Systemtrennwände aus Glas schmücken den Innenausbau des zweigeschossigen Verwaltungsgebäudes von La Biosthétique Paris. Die transparente Arbeitswelt soll die Kultur und Philosophie des internationalen Beautyunternehmens widerspiegeln.
Hell, freundlich und lichtdurchflutet
Horizontale Sonnenschutzlamellen gliedern die Glasfassade des aufgesetzten Baukörpers. Das Architekturbüro Asal und Traub hat das Bauwerk mit Einschnitten, Lichthöfen und Dachterrassen nach Süden hin geöffnet, so dass der Ausblick auf den benachbarten Schwarzwald seine Wirkung bis in das Gebäude hinein entfaltet.
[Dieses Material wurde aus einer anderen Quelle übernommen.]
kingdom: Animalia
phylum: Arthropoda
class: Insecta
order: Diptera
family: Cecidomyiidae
Die Nurglas-Konstruktion Fecoplan von der Feco-Federle GmbH, einem Systemtrennwandhersteller in Karlsruhe, unterstützt diese transparente Wirkung. Die als offene Bürolandschaft konzipierte Arbeitsumgebung gliedern eingestellte Glaskörper. Die zum Teil gebogenen Glaswände scheinen in das Raumgefüge förmlich hineinzufließen. Die Türen sind als beidseitig wandbündige Holz-Türelemente mit verdeckt liegenden Türzargen und Bändern ausgeführt.
Akustikelemente absorbieren Schall
Um akustische Rückzugsmöglichkeiten zu schaffen, sind die Arbeitsplätze für die Service-Mitarbeiter mit schalldämmend bodengeführten Glas-Schiebetüren abgeschirmt. Zur Reduzierung der Nachhallzeiten und zur Verbesserung der Raumakustik sind die Glaswände mit Akustikelementen zur Absorbierung des Schalls ausgestattet, diese sind mit Stoff belegt.
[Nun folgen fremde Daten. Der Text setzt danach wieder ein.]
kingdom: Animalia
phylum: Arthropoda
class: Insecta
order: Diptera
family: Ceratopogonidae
Der zum Lichthof hin gelegene Besprechungsraum lässt sich durch eine doppelflügelige Glas-Schiebetür betreten. Als Blickfang im Lichthof fungiert eine zweigeschossige grüne Wand aus Pflanzen. Die reduzierte Farbgestaltung mit aluminiumsilbernen Profilen und mit schwarzen oder gläsernen Türelementen schafft einen neutralen Hintergrund, vor dem Ästhetik und Schönheit zur Geltung kommen sollen.